On s'est étonné que Buffon, qui a émis des idées si fécondes, ait si mal jugé les méthodes de classification. Il consent que l'on sépare les animaux des végétaux, les végétaux des minéraux; il comprend que l'on sépare les quadrupèdes des oiseaux, les oiseaux des poissons; mais, cela fait, il repousse toutes les autres divisions. Il ne veut plus juger des objets que par les rapports d'utilité ou de familiarité qu'ils ont avec nous; et sa grande raison pour cela, c'est «qu'il nous est plus facile, plus agréable et plus utile de considérer les choses par rapport à nous que sous un autre point de vue.» Aussi se moque-t-il de Linné d'avoir rangé le cheval à côté de l'âne et du zèbre, d'avoir classé l'homme avec le singe, le lion avec le chat, etc. «Ne vaut-il pas mieux, dit-il, ranger les objets dans l'ordre et dans la position où ils se trouvent ordinairement, que de les forcer à se trouver ensemble en vertu d'une supposition? Ne vaut-il pas mieux faire suivre le cheval par le chien, qui a coutume de le suivre en effet, que par un zèbre qui nous est peu connu, et qui n'a peut-être d'autre rapport avec le cheval que d'être solipède?... Ne serait-il pas plus simple, plus naturel et plus vrai de dire qu'un âne est un âne, et un chat un chat, que de vouloir, sans savoir pourquoi, qu'un âne soit un cheval, et un chat un loup-cervier?... Classer l'homme avec le singe, le lion avec le chat, dire que le lion est un chat à crinière et à queue longue, c'est dégrader, défigurer la nature, au lieu de la décrire ou de la dénommer 10.»

Cette critique fut relevée par le collaborateur même de Buffon: «Buffon veut, dit Daubenton, jeter du ridicule sur les naturaliste qui ont mis le chat et le lion sous un même genre. Il fait dire à Linné que le lion est un chat à crinière et à queue longue. Certainement le chat n'est pas un lion, et ce n'est pas ce que Linné a voulu dire. L'auteur qui le critique n'a pas bien entendu la méthode de Linné; s'il avait seulement parcouru les espèces rapportées sous le genre felis, chat, il y aurait trouvé l'espèce du lion et celle du chat… Cette équivoque est venue de la manière de dénommer les genres, en leur donnant le nom de l'une des espèces qu'ils comprennent 11.»

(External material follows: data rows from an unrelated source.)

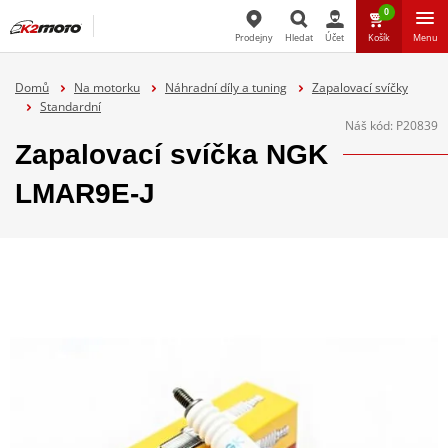
0
Prodejny
Hledat
Účet
Košík
Menu
Hledat
Domů
Na motorku
Náhradní díly a tuning
Zapalovací svíčky
Standardní
Náš kód:
P20839
Zapalovací svíčka NGK
LMAR9E-J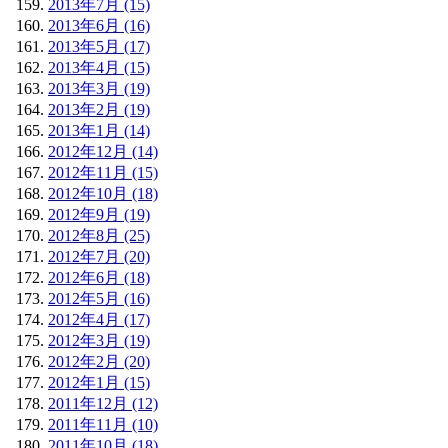
2013年7月 (15)
2013年6月 (16)
2013年5月 (17)
2013年4月 (15)
2013年3月 (19)
2013年2月 (19)
2013年1月 (14)
2012年12月 (14)
2012年11月 (15)
2012年10月 (18)
2012年9月 (19)
2012年8月 (25)
2012年7月 (20)
2012年6月 (18)
2012年5月 (16)
2012年4月 (17)
2012年3月 (19)
2012年2月 (20)
2012年1月 (15)
2011年12月 (12)
2011年11月 (10)
2011年10月 (18)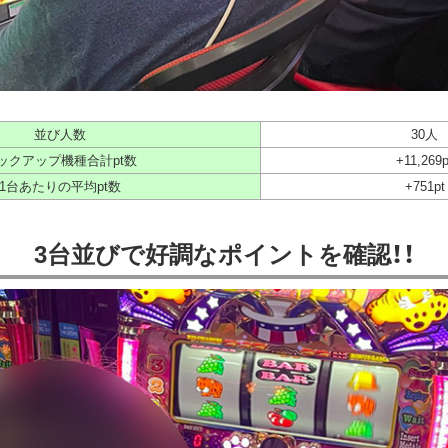
並び人数
30人
ックアップ機種合計pt数
+11,269p
1台あたりの平均pt数
+751pt
3台並びで好調なポイントを確認！！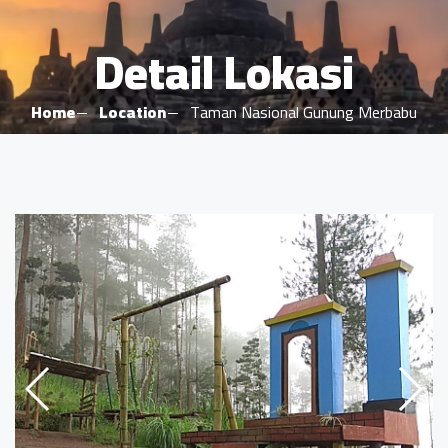
Detail Lokasi
Home
Location
Taman Nasional Gunung Merbabu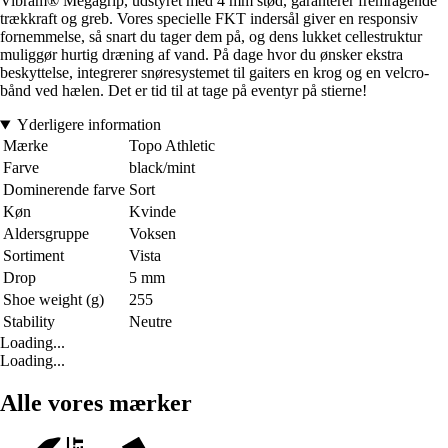
Vibram® Megagrip, udstyret med 4 mm stød, garanterer fremragende
trækkraft og greb. Vores specielle FKT indersål giver en responsiv
fornemmelse, så snart du tager dem på, og dens lukket cellestruktur
muliggør hurtig dræning af vand. På dage hvor du ønsker ekstra
beskyttelse, integrerer snøresystemet til gaiters en krog og en velcro-
bånd ved hælen. Det er tid til at tage på eventyr på stierne!
Yderligere information
Mærke
Topo Athletic
Farve
black/mint
Dominerende farve
Sort
Køn
Kvinde
Aldersgruppe
Voksen
Sortiment
Vista
Drop
5 mm
Shoe weight (g)
255
Stability
Neutre
Loading...
Loading...
Alle vores mærker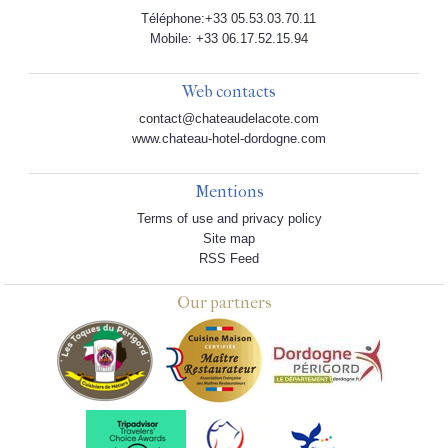
Téléphone:+33 05.53.03.70.11
Mobile: +33 06.17.52.15.94
Web contacts
contact@chateaudelacote.com
www.chateau-hotel-dordogne.com
Mentions
Terms of use and privacy policy
Site map
RSS Feed
Our partners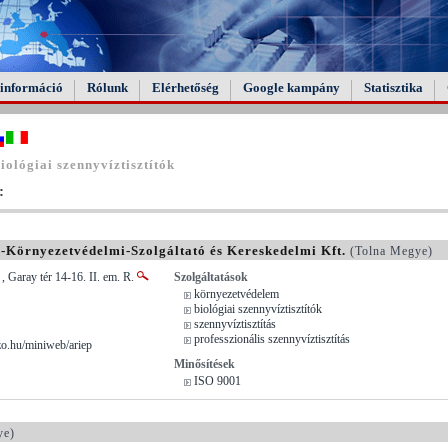
információ
Rólunk
Elérhetőség
Google kampány
Statisztika
ológiai szennyvíztisztítók
:
-Környezetvédelmi-Szolgáltató és Kereskedelmi Kft.
(Tolna Megye)
, Garay tér 14-16. II. em. R.
Szolgáltatások
környezetvédelem
biológiai szennyvíztisztítók
szennyvíztisztítás
professzionális szennyvíztisztítás
.hu/miniweb/ariep
Minősítések
ISO 9001
ye)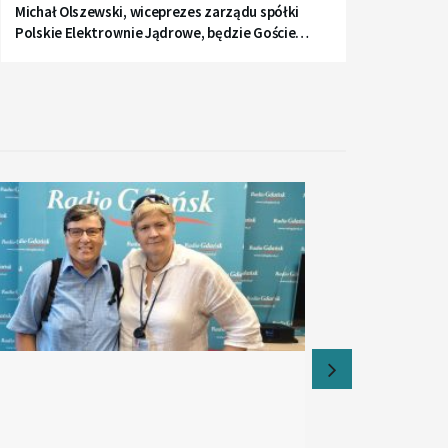
Michał Olszewski, wiceprezes zarządu spółki
Polskie Elektrownie Jądrowe, będzie Gościem
Radia Gdańsk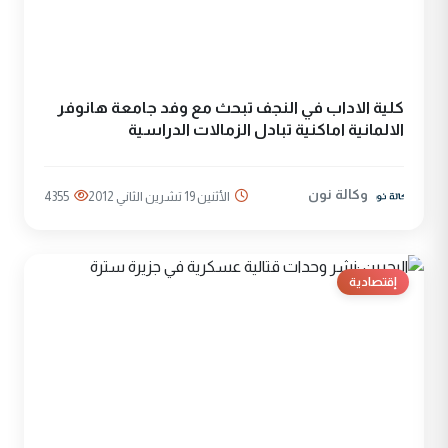
كلية الاداب في النجف تبحث مع وفد جامعة هانوفر
الالمانية اماكنية تبادل الزمالات الدراسية
وكالة نون
الأثنين 19 تشرين الثاني 2012
4355
إقتصادية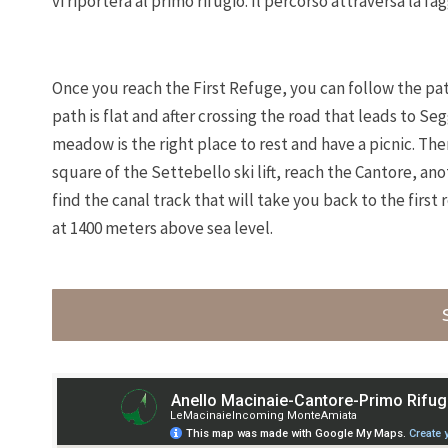
vi riporterà al primo rifugio. Il percorso attraversa la 
Once you reach the First Refuge, you can follow the path
path is flat and after crossing the road that leads to S
meadow is the right place to rest and have a picnic. Th
square of the Settebello ski lift, reach the Cantore, an
find the canal track that will take you back to the firs
at 1400 meters above sea level.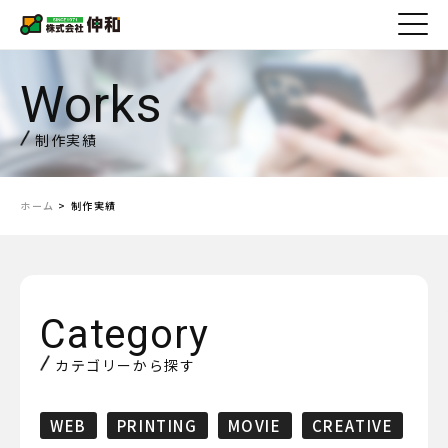
制作実績
ホーム
>
制作実績
カテゴリーから探す
WEB
PRINTING
MOVIE
CREATIVE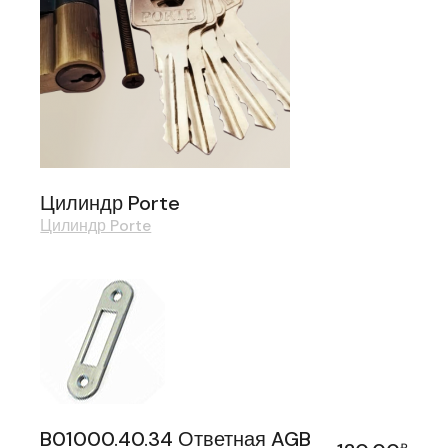
Цилиндр Porte
Цилиндр Porte
B01000.40.34 Ответная AGB
₽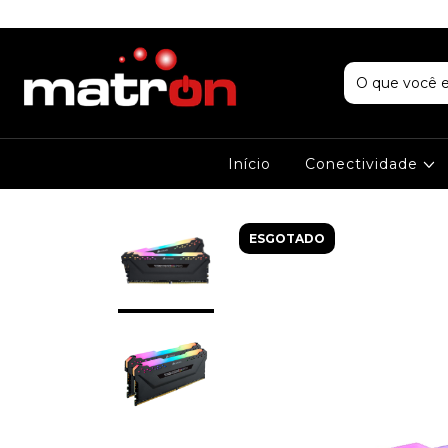
Início
Conectividade
ESGOTADO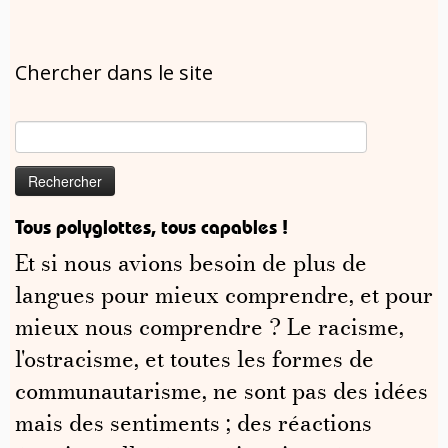
Chercher dans le site
Rechercher :
Tous polyglottes, tous capables !
Et si nous avions besoin de plus de
langues pour mieux comprendre, et pour
mieux nous comprendre ? Le racisme,
l'ostracisme, et toutes les formes de
communautarisme, ne sont pas des idées
mais des sentiments ; des réactions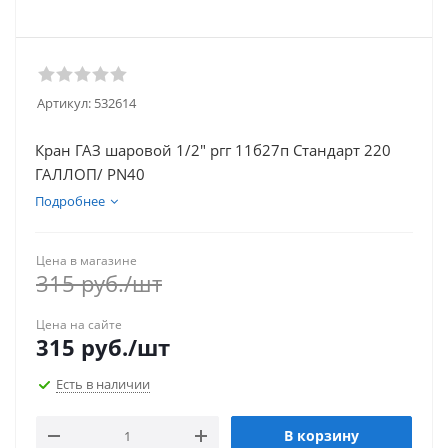
Артикул:
532614
Кран ГАЗ шаровой 1/2" ргг 11б27п Стандарт 220
ГАЛЛОП/ PN40
Подробнее
Цена в магазине
315
руб.
/шт
Цена на сайте
315
руб.
/шт
Есть в наличии
В корзину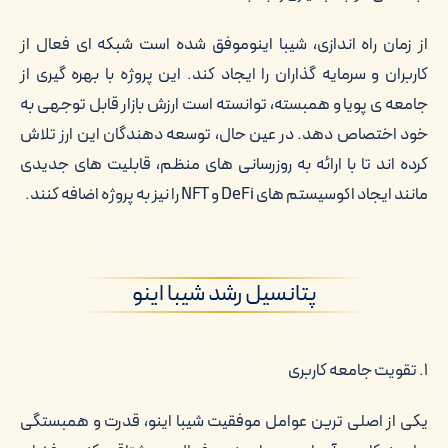
از زمان راه اندازی، شیبا اینوموفق شده است شبکه ای فعال از
کاربران و سرمایه گذاران را ایجاد کند. این پروژه با بهره گیری از
جامعه ی پویا و همبسته، توانسته است ارزش بازار قابل توجهی به
خود اختصاص دهد. در عین حال، توسعه دهندگان این ارز تلاش
کرده اند تا با ارائه به روزرسانی های منظم، قابلیت های جدیدی
مانند ایجاد اکوسیستم های DeFi و NFT را نیز به پروژه اضافه کنند.
پتانسیل رشد شیبا اینو
۱. تقویت جامعه کاربری
یکی از اصلی ترین عوامل موفقیت شیبا اینو، قدرت و همبستگی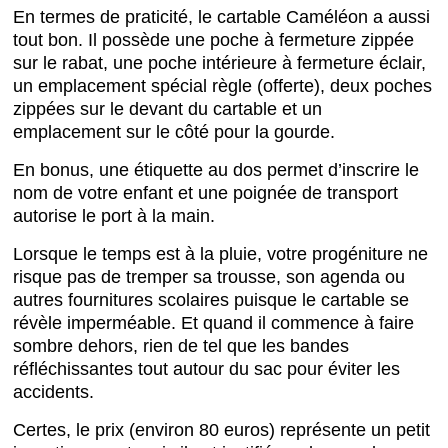
En termes de praticité, le cartable Caméléon a aussi
tout bon. Il possède une poche à fermeture zippée
sur le rabat, une poche intérieure à fermeture éclair,
un emplacement spécial règle (offerte), deux poches
zippées sur le devant du cartable et un
emplacement sur le côté pour la gourde.
En bonus, une étiquette au dos permet d’inscrire le
nom de votre enfant et une poignée de transport
autorise le port à la main.
Lorsque le temps est à la pluie, votre progéniture ne
risque pas de tremper sa trousse, son agenda ou
autres fournitures scolaires puisque le cartable se
révèle imperméable. Et quand il commence à faire
sombre dehors, rien de tel que les bandes
réfléchissantes tout autour du sac pour éviter les
accidents.
Certes, le prix (environ 80 euros) représente un petit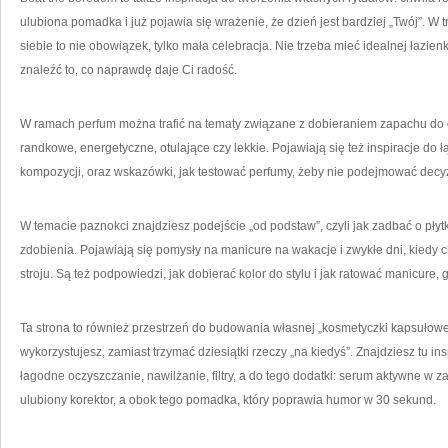
ulubiona pomadka i już pojawia się wrażenie, że dzień jest bardziej „Twój”. W 
siebie to nie obowiązek, tylko mała celebracja. Nie trzeba mieć idealnej łazien
znaleźć to, co naprawdę daje Ci radość.
W ramach perfum można trafić na tematy związane z dobieraniem zapachu do 
randkowe, energetyczne, otulające czy lekkie. Pojawiają się też inspiracje do
kompozycji, oraz wskazówki, jak testować perfumy, żeby nie podejmować decyz
W temacie paznokci znajdziesz podejście „od podstaw”, czyli jak zadbać o płytk
zdobienia. Pojawiają się pomysły na manicure na wakacje i zwykłe dni, kiedy 
stroju. Są też podpowiedzi, jak dobierać kolor do stylu i jak ratować manicure, 
Ta strona to również przestrzeń do budowania własnej „kosmetyczki kapsułowej”
wykorzystujesz, zamiast trzymać dziesiątki rzeczy „na kiedyś”. Znajdziesz tu i
łagodne oczyszczanie, nawilżanie, filtry, a do tego dodatki: serum aktywne w 
ulubiony korektor, a obok tego pomadka, który poprawia humor w 30 sekund.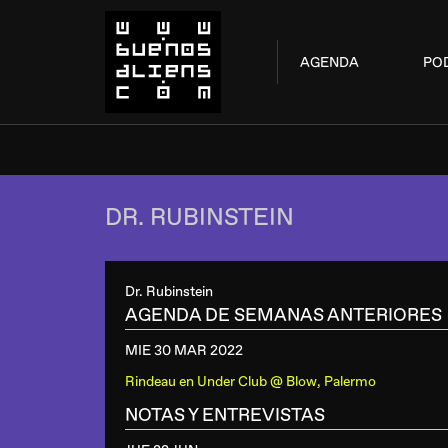
AGENDA
PO
DR. RUBINSTEIN
Dr. Rubinstein
AGENDA DE SEMANAS ANTERIORES
MIE 30 MAR
2022
Rindeau
en
Under Club @ Blow, Palermo
NOTAS Y ENTREVISTAS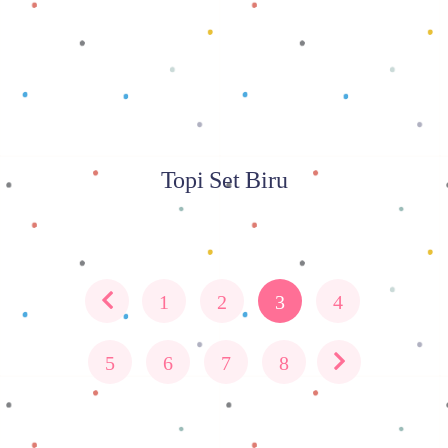
Topi Set Biru
1
2
3
4
5
6
7
8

Buffon s'était placé à un point de vue tout à fait différent de celui des naturalistes classificateurs; voilà pourquoi ils ne se comprenaient pas. Le premier voulait rapprocher les animaux, non plus par leur structure ou leurs caractères anatomiques, mais par leurs habitudes et leurs mœurs suivant leur distribution par zones ou climats. Les naturalistes classificateurs, guidés par l'unité d'un plan organique, rapprochaient, au contraire, les animaux appartenant souvent à des zones très différentes. Ils se montraient, sous ce rapport, plus théoriciens que Buffon. La guerre qu'il faisait aux classificateurs, rappelle les disputes qui se sont renouvelées à toutes les époques entre ceux qui niaient les genres et les espèces et ceux qui en admettaient la réalité, entre Platon et Aristote dans l'antiquité, entre les nominalistes et les réalistes au moyen âge. «Il n'existe, dit Buffon, réellement dans la nature que des individus, et les genres, les ordres et les classes n'existent que dans notre imagination.»

Cette remarque de Buffon est parfaitement exacte: seulement au lieu d'imagination, il aurait dû mettre faculté, abstraction ou intelligence. Les genres, les ordres, les classes, ne sont, en effet, que des abstractions; mais ces abstractions sont dans la nature même de l'esprit humain, elles sont nécessaires à sa marche: elles tendent à exprimer les rapports des êtres ainsi groupés ensemble, et sont loin de réussir toujours. Voilà pourquoi les classifications seront toujours discutables et discutées, tandis qu'on ne se disputera jamais sur un fait réel, exactement observé et décrit. C'est à ce point de vue qu'il faut se placer pour apprécier sainement ces polémiques séculaires.